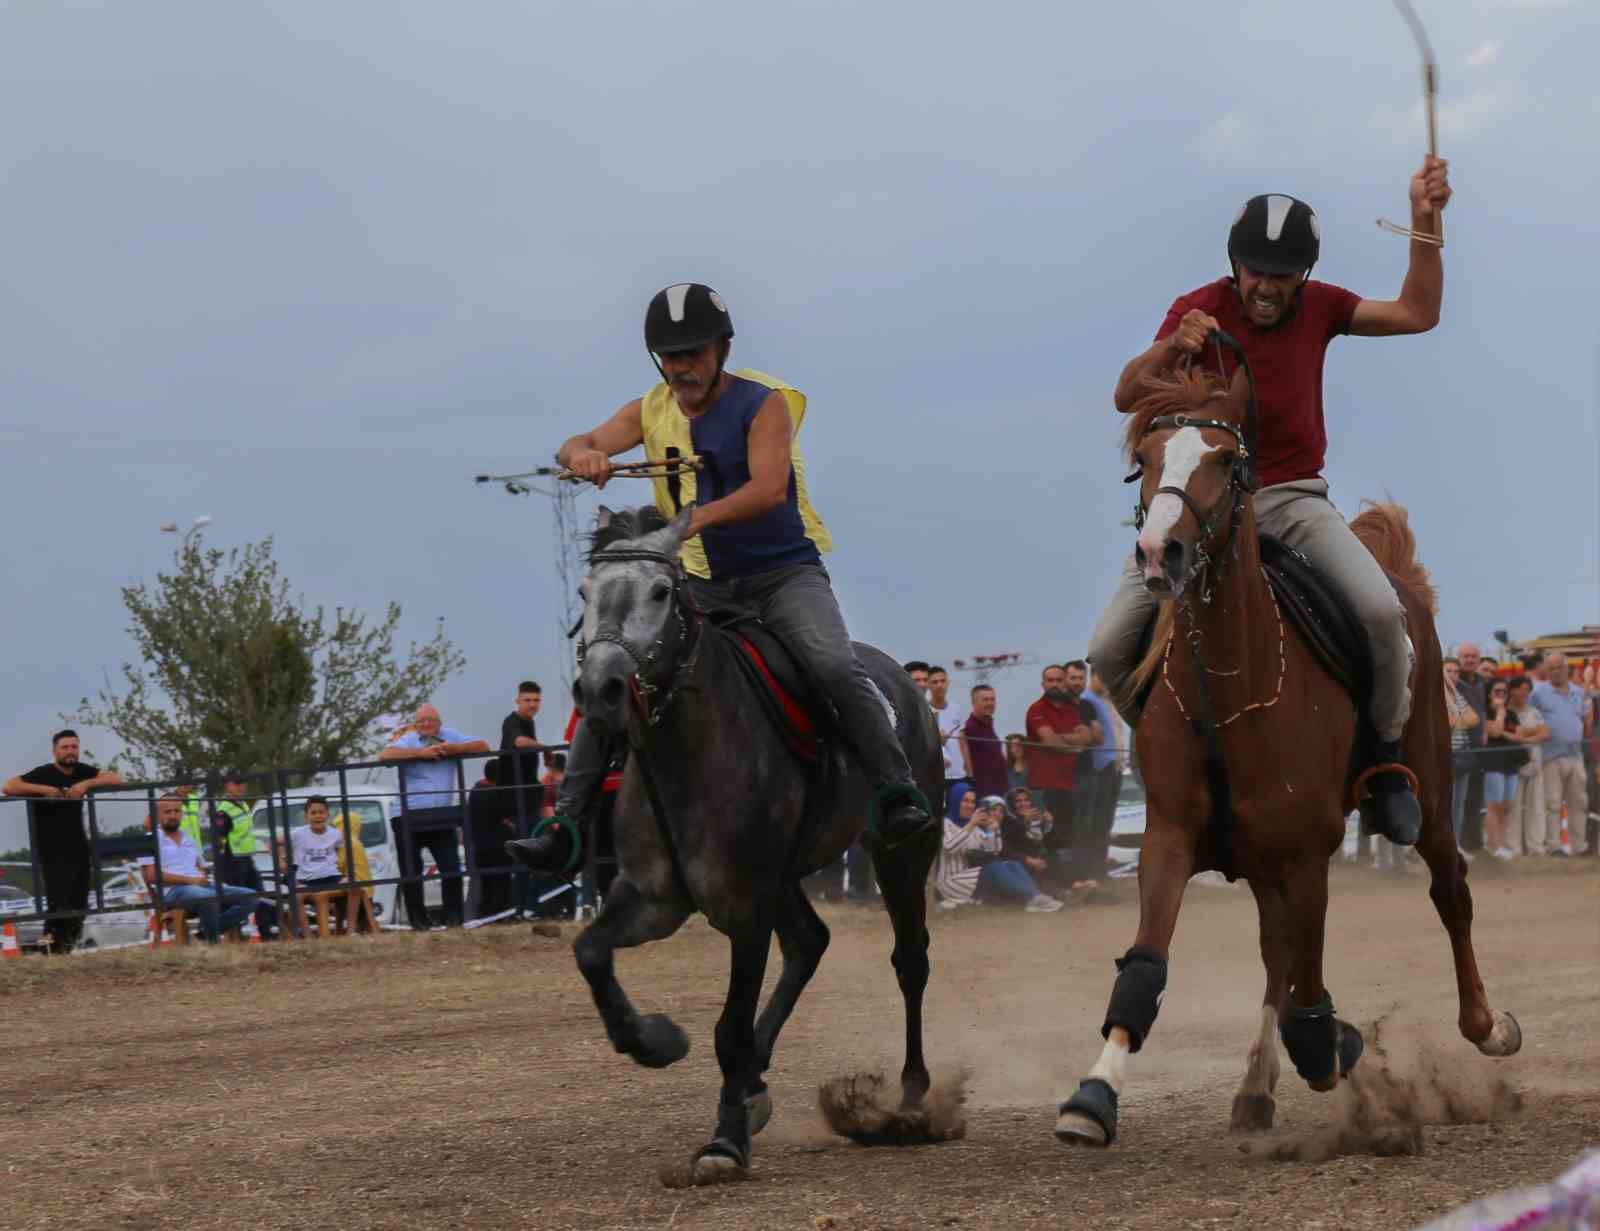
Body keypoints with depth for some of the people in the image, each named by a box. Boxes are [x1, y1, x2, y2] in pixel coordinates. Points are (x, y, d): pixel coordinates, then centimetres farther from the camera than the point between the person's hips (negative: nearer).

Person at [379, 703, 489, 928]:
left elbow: (482, 747, 2)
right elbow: (384, 755, -18)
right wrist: (421, 752, -20)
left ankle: (454, 918, 6)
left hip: (442, 816, 2)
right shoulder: (408, 741, 1)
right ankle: (418, 922, 10)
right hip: (409, 819, -2)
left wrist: (452, 749, -13)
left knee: (451, 869, -2)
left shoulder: (450, 737, 9)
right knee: (411, 873, 2)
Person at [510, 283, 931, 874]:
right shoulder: (652, 411, 5)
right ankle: (566, 824, -3)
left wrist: (700, 517, -43)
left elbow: (769, 489, -26)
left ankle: (897, 793, -24)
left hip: (783, 572, -4)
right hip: (698, 582, 4)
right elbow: (579, 446, -6)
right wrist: (582, 454, -32)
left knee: (836, 667, -29)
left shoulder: (764, 404, -11)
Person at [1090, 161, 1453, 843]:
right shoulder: (1199, 309, -3)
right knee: (1110, 648, -16)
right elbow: (1127, 397, -12)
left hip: (1293, 497, 1)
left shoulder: (1319, 307, 6)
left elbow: (1416, 315, 5)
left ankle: (1386, 755, -4)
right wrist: (1172, 347, -33)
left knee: (1381, 611, -27)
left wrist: (1425, 222, -4)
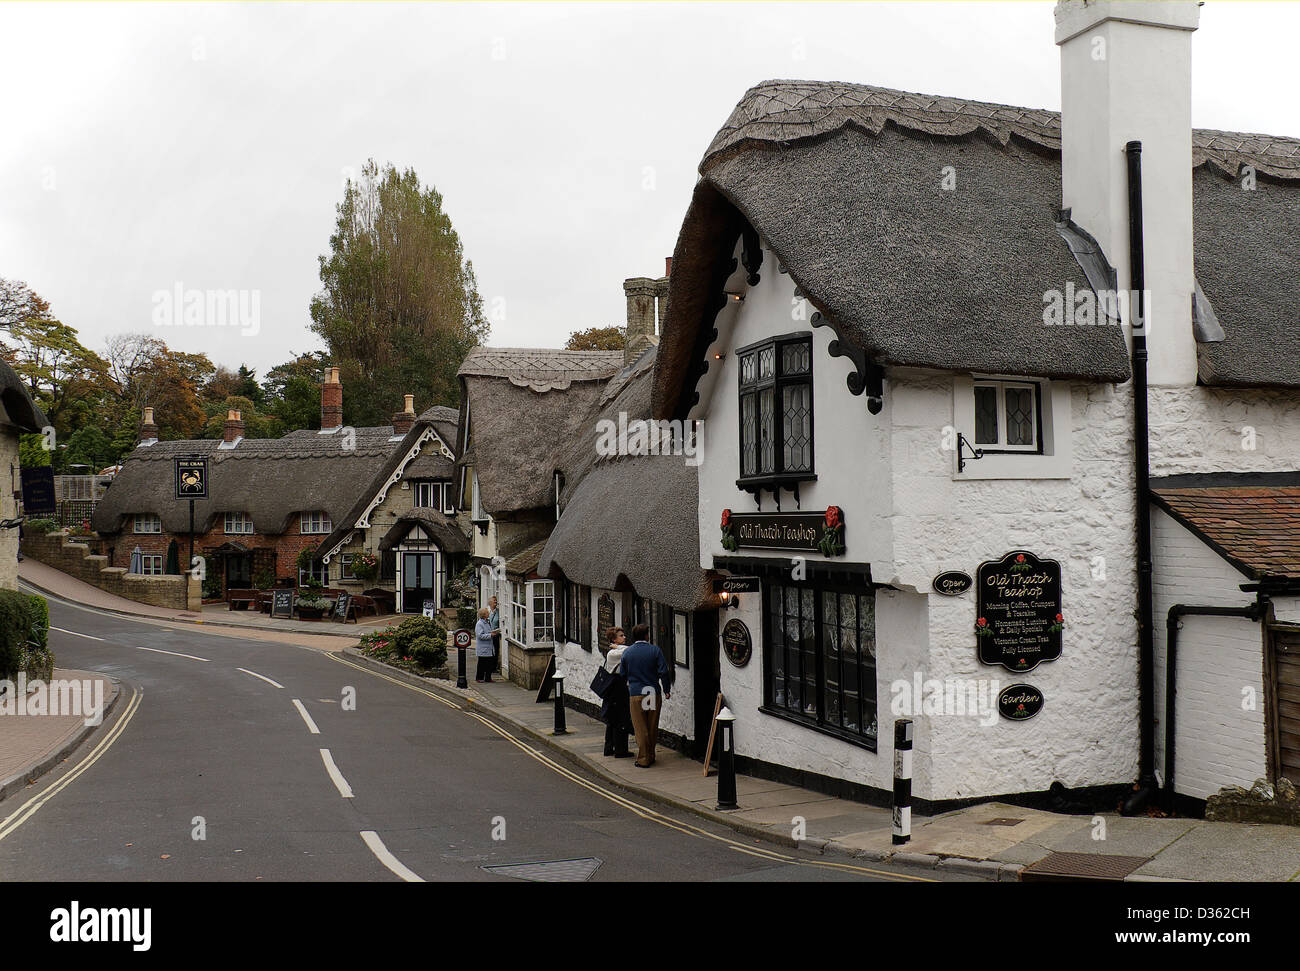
........
- [WHAT THE TASK REQUIRES]: Nothing but the lines from the beginning of the material above through the line containing "left elbow: (769, 489, -26)" should appear in the answer, copied exactly and free of pictures.

- [EXERCISE SOLUTION]:
Body keypoints with depth for some of the people in the image, each named by a box. Boxes are [x1, y1, x2, y2] in pixel coordinates. Points are (x, y, d): pixel coordinates, then centimetres farther from the camera than the point between the person's hips (negative: nearer).

Person at [379, 703, 489, 928]:
left elbow: (482, 747, 2)
right elbow: (384, 755, -18)
right wrist: (421, 752, -20)
left ankle: (454, 918, 6)
left hip: (442, 816, 2)
right shoulder: (408, 741, 1)
right ankle: (418, 922, 10)
right hip: (409, 819, -2)
left wrist: (452, 749, -13)
left knee: (451, 869, -2)
left shoulder: (450, 737, 9)
right knee: (411, 873, 2)
Person at [510, 283, 931, 874]:
right shoulder: (652, 411, 5)
right ankle: (566, 824, -3)
left wrist: (700, 517, -43)
left elbow: (769, 489, -26)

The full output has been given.